Out West Arts: Performance at the end of the world

Opera, music, theater, and art in Los Angeles and beyond

Keeping Your Options Open

November 15, 2010

Susanna Mälkki and members of the L.A. Philharmonic Photo: mine 2010

Recently, a fellow blog reader and writer asked me whom I might like to see as music director of the Los Angeles Philharmonic other than Gustavo Dudamel. As regular (or even occasional) readers may know, I am no great fan of Dudamel here in Los Angeles. My efforts to offer his services in an amicable trade for other music directors around the country have been routinely rebuffed by friends and fellow music lovers. I was able to generate a significant number of names for a possible L.A. replacement featuring a wide range of people. But this weekend I realize I forgot one – Susanna Mälkki. A young woman on the rise, Mälkki has proven herself with numerous contemporary music assignments as well as on podiums of the world’s biggest orchestras in recent years. She has been the music director of the Ensemble Intercontemporain since 2006. The Finnish conductor made her local debut with the Los Angeles Philharmonic this weekend in a varied program that showcased both her affinity and acumen with contemporary music as well as her ability to martial a steady hand and firm control of a big Romantic masterwork.

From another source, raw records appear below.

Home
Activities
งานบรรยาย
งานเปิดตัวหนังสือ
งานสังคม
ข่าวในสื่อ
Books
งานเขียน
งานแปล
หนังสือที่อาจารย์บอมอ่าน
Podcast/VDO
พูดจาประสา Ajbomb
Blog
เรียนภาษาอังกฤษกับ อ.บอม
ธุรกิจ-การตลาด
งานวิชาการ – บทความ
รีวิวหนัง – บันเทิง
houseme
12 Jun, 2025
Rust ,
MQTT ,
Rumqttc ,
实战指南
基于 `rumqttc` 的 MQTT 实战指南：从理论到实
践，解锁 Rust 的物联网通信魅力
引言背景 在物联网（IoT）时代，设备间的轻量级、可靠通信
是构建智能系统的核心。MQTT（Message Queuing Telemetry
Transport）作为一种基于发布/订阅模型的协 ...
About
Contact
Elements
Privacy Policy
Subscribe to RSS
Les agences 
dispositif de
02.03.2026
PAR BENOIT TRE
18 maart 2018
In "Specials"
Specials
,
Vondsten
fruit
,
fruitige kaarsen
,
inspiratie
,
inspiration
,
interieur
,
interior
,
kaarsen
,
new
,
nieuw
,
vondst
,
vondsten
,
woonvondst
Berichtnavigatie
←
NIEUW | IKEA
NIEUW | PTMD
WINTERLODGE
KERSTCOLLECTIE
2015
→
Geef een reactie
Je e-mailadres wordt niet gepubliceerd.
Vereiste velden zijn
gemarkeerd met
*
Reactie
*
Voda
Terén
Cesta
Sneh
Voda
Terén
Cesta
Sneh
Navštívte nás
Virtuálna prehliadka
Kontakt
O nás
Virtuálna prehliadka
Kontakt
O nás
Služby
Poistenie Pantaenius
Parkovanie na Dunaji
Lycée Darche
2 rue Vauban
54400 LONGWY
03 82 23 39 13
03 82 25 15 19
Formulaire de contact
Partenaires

The new music on the program was a U.S. Premiere of a Los Angeles Philharmonic co-commission from composer Mark-Anthony Turnage. Hammered Out received its first performance earlier this year at the Proms in London and like much of Turnage’s work, it shows an interest in popular American musical idioms. While jazz influences are common for him, Hammered Out is particularly infatuated with the kind of rhythmic devices used in contemporary popular R&B. Turnage himself mentions the influence of artists such as James Brown in a work like this and the intersecting percussion and horn parts made for an energetic cacophony if not one usually associated with the Walt Disney Concert Hall. Mälkki rose to the occasion here keeping everything together. Tight playing is one thing for a 5 to 20-piece ensemble backing up a singer like James Brown. Doing the same thing with nearly 100 orchestra musicians is quite another, and Mälkki exercised great control.

At the other end of Sunday’s program was another large scale work, Richard Strauss’ Also sprach Zarathustra. Certainly, it’s a familiar piece for the audience, and Mälkki kept the tone poem firmly rooted in its Romantic heritage. Again there was a controlled clarity and even-handedness that has been desperately lacking this season at Walt Disney Concert Hall. It was a lovely energy and a lovely performance. The rest of the show belonged to the first Mozart Violin Concerto with soloist and concertmaster Martin Chalifour. He played with an energetic and appropriately light touch for a work that rested comfortable in the middle of two much bigger endeavors. Let’s hope Susanna Mälkki is one name we see back on programs here soon.



I saw Sunday's performance and must reluctantly confess -- I thought it a mess. I did appreciate "Hammered Out". But then on the Mozart and Struass i heard awkward entrances throughout, and at least two places in the Strauss where the brass was out of sync. I wanted to love Maikki. But I didn't experience the tightness you heard. From my second row seat, I watched the cellists grimace and eye-roll at the timing slips.
Fair enough. My thoughts about coordiantion had more to do with the Turnage piece than the Struass. I agree the brass has continued to struggle this season on and off. The Mozart was a bit heavy handed. Still, I found it overall more satisfying than not.
The brass is struggling this season? Could you be more specific?

To be fair MrC, the statement is a gross and probably unfair generalization. What might be more accurate to say is that to my admittedly amateur ear, missed entrances and missed notes from the brass section have become increasingly common in the six orchestral performances I’ve heard so far this season. Or at least more common than I remember in my prior experiences listening to the orchestra. I don’t want to put too fine a point on it and I don’t see it as some big harbinger of doom. My perception is that such errors are not typically the case nor am I sitting there with a score and a red pen checking them off as they occur. This is not really something I felt was worth mentioning in my original posts, because I don’t see it as that much of an issue and only brought it up in response to Tim’s comment.

More broadly “the brass” in and of itself is an unfair generalization. It is often the case that errors are just as, if not more, common in other parts of the orchestra and those in the brass are only more noticeable since they are so easily heard above everyone else. Secondly, “the brass” represents a lot of players depending on the given evening and if there are more frequent errors, they may belong to a small subset of players and not everyone. I don’t recall any wayward tuba solos at any time in the recent or distant past, but I couldn’t point my finger at anyone in particular if asked to. And finally, how much of this is playing and how much is lackluster conducting would be another matter for debate. The current music director, Mr. Dudamel, seems to be less concerned about when sounds occur than how loud they are when they do. Of course he only conducted half of the shows I’ve seen this fall so far so laying it all at his feet may not be appropriate either.